**Given data:**
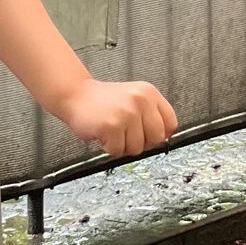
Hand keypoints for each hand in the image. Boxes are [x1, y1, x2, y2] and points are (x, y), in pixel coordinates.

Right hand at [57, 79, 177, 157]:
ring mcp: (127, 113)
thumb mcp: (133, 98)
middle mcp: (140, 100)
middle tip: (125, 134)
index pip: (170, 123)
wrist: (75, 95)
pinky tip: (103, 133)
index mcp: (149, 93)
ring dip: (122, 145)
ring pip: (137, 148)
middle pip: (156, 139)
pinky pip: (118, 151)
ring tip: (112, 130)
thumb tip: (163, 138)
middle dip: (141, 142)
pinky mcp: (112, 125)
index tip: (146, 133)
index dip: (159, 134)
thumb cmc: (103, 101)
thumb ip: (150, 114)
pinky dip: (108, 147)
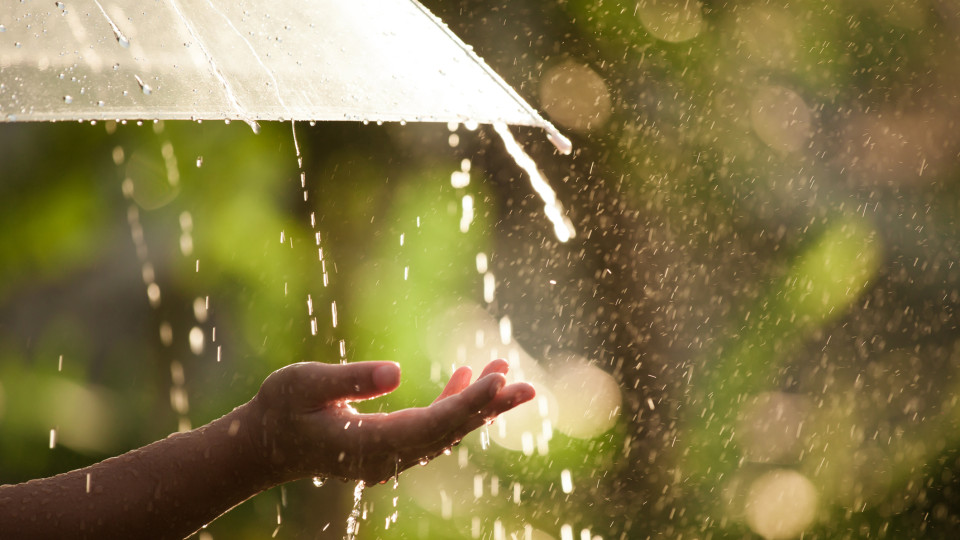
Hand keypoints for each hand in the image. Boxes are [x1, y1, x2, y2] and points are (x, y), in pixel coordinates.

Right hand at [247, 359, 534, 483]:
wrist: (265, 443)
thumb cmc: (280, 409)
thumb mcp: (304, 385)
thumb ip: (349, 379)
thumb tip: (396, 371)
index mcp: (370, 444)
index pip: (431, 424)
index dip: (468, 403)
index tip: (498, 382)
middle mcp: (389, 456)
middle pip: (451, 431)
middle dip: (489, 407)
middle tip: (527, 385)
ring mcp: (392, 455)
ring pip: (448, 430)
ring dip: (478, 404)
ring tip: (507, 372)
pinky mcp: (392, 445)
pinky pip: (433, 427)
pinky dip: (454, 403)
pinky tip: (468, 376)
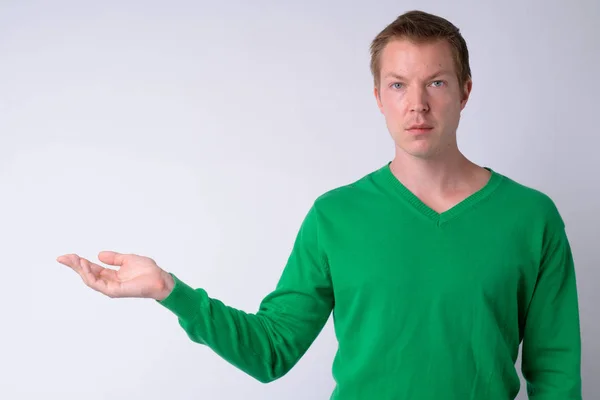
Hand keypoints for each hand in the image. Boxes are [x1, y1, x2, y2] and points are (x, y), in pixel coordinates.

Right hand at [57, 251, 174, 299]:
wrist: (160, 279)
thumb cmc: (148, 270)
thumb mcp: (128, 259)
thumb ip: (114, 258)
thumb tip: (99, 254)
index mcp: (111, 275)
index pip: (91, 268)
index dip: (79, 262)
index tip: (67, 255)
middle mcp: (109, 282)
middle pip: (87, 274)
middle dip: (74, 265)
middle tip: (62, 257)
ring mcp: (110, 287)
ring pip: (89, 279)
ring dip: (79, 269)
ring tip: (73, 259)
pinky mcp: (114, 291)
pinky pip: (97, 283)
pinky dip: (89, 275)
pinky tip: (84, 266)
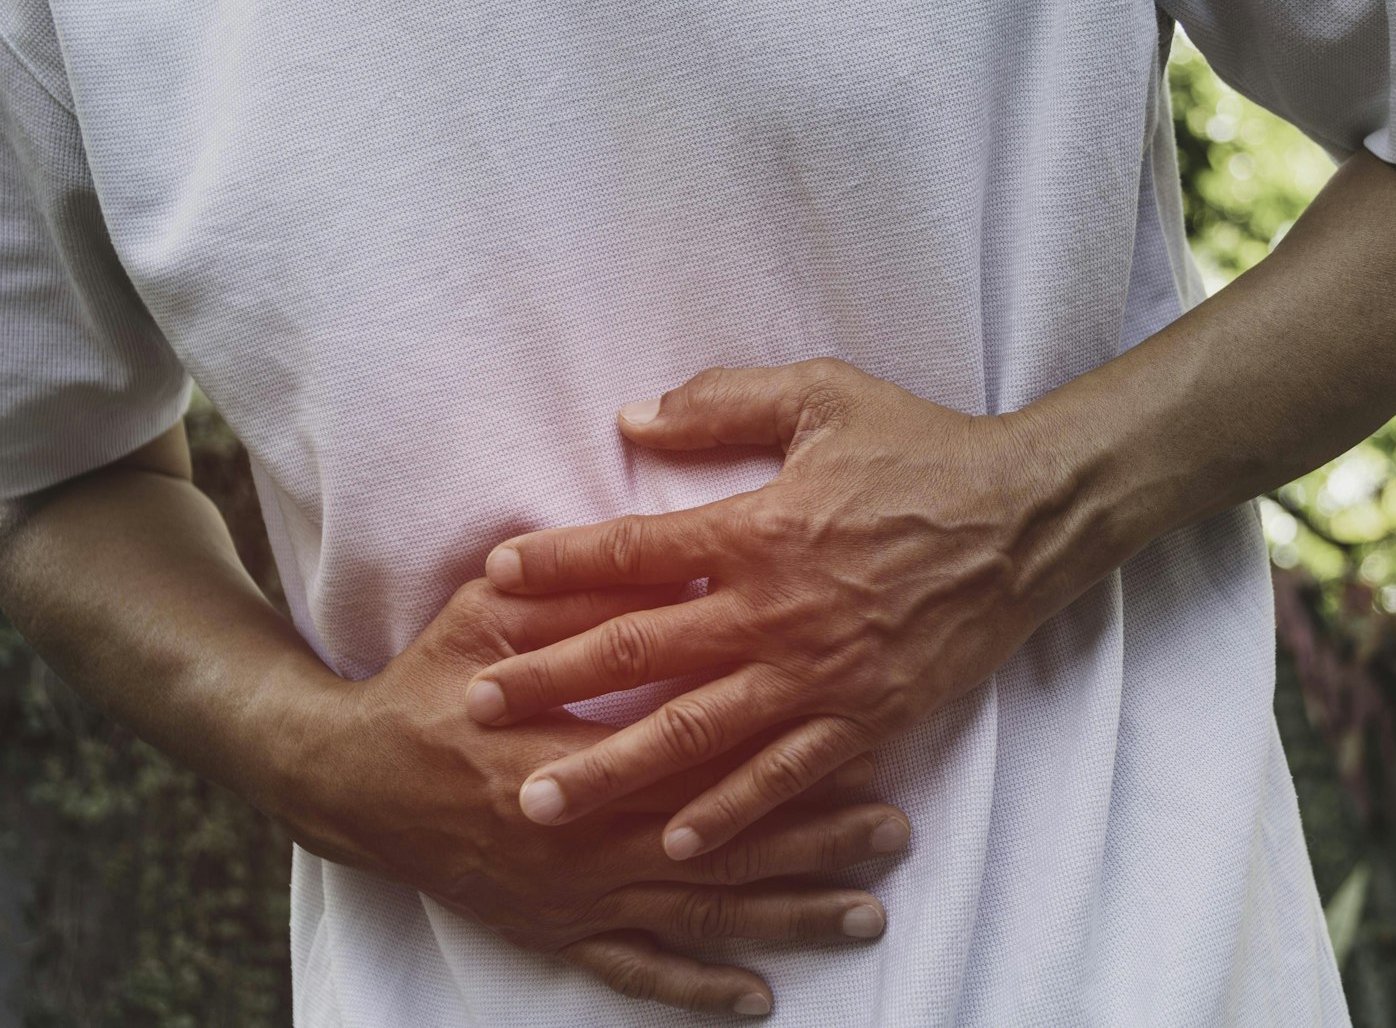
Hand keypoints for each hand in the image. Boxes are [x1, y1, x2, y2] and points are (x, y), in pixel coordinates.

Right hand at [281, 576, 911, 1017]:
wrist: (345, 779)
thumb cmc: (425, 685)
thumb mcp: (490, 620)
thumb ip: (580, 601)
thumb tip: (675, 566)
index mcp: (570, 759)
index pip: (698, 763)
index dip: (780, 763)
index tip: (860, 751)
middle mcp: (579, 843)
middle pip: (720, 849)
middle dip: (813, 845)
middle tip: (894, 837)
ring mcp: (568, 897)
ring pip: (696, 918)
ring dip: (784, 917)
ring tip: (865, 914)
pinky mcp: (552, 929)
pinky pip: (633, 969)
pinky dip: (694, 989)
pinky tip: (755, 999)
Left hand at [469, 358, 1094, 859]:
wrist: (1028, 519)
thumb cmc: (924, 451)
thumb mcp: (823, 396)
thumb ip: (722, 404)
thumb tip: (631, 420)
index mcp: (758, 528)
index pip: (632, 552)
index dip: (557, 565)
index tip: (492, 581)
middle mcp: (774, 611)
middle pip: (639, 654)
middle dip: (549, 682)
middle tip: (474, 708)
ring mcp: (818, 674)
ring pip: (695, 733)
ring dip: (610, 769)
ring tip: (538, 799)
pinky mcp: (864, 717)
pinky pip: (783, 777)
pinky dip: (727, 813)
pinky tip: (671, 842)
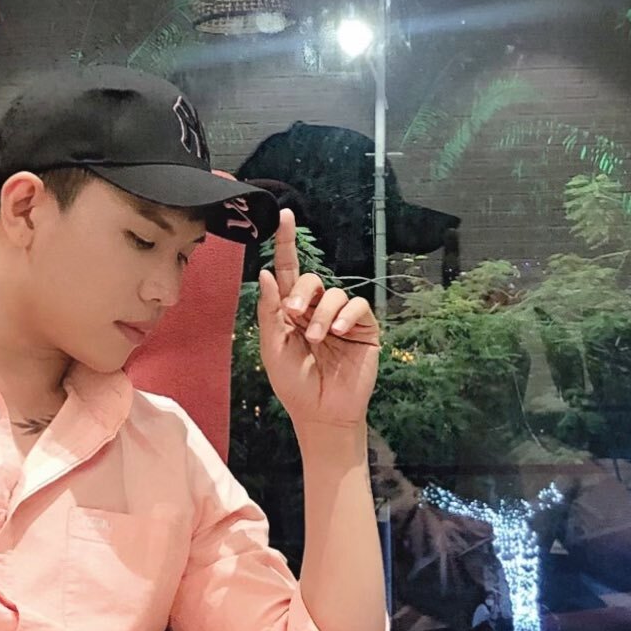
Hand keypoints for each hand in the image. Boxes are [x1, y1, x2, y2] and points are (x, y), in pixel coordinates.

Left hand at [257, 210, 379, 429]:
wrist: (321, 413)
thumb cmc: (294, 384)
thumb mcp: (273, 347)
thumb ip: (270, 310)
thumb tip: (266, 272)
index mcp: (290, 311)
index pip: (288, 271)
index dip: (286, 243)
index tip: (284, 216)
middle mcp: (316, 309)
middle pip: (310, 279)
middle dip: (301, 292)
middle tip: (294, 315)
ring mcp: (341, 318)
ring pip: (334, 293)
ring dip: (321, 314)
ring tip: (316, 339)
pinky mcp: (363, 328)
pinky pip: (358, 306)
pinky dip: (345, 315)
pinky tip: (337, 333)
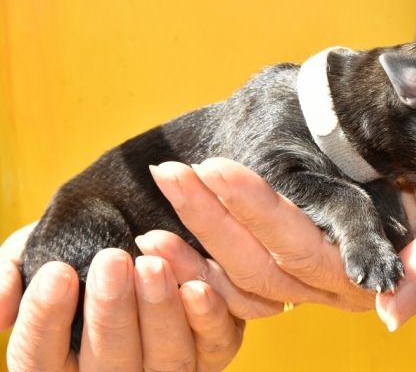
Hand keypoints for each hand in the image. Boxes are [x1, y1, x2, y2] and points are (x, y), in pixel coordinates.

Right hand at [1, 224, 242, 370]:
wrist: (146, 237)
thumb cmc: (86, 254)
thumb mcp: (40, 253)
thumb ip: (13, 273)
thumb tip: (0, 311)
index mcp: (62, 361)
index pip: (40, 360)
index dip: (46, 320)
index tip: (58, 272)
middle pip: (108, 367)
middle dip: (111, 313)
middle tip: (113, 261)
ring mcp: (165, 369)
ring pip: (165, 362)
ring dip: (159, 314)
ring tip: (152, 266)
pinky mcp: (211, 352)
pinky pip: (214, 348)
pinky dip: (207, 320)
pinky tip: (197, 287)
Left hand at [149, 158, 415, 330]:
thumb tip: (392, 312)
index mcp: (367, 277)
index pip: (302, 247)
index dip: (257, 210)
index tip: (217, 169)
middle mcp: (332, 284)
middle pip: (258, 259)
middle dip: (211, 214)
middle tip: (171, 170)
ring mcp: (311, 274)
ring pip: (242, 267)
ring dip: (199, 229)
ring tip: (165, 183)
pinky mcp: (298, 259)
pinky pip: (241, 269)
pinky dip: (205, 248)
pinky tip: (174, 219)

...

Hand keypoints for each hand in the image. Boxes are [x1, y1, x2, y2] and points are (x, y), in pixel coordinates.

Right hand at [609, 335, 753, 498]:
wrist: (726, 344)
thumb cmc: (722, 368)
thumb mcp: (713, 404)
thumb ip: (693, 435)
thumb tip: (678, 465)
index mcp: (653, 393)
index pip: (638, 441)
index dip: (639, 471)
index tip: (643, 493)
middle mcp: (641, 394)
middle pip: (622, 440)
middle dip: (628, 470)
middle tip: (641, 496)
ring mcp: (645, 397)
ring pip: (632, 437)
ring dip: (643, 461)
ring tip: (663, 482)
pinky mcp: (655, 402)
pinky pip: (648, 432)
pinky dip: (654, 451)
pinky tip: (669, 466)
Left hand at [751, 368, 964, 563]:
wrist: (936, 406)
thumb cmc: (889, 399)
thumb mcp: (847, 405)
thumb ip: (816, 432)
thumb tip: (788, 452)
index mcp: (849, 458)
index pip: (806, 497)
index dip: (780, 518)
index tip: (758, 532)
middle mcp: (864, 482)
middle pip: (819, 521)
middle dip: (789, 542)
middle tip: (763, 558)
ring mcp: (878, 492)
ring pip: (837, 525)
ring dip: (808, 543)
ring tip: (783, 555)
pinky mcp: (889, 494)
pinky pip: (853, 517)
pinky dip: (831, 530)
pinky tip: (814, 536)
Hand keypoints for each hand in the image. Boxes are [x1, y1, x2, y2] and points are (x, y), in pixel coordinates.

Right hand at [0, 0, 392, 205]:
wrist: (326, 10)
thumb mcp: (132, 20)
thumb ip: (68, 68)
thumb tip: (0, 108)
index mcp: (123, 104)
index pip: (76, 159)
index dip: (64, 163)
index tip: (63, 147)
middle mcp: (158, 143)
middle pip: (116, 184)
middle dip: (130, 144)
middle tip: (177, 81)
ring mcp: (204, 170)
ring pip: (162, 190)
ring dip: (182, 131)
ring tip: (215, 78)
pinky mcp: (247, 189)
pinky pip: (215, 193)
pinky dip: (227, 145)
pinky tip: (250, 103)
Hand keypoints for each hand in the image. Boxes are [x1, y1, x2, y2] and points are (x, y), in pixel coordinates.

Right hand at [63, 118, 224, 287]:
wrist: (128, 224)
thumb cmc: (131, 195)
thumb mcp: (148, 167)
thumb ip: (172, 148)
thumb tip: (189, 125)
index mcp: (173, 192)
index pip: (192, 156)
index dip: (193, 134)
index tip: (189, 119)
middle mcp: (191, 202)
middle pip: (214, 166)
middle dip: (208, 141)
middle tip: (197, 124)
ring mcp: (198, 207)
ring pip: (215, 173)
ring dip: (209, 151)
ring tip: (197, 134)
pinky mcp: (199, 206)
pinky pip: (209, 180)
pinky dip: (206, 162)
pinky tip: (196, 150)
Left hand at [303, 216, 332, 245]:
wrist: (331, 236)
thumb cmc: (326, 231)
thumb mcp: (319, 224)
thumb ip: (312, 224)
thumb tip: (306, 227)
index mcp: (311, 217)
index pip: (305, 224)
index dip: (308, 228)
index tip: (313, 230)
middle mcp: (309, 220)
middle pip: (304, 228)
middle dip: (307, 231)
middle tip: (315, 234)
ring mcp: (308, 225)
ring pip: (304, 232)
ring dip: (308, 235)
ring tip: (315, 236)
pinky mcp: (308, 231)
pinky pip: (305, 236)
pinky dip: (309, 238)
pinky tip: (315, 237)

**Work request:** The answer must consist of each line in the entries above that includes "Right".

**Expected output:**
Right hand at [57, 79, 177, 157]:
Right hand at [247, 359, 534, 483]:
Right hand at [57, 251, 174, 299]:
Right hand at [281, 576, 911, 1017]:
Right hand at [1, 224, 242, 370]:
Right hand at [609, 335, 753, 498]:
Right hand at [0, 0, 392, 205]:
Right hand at [63, 118, 224, 287]:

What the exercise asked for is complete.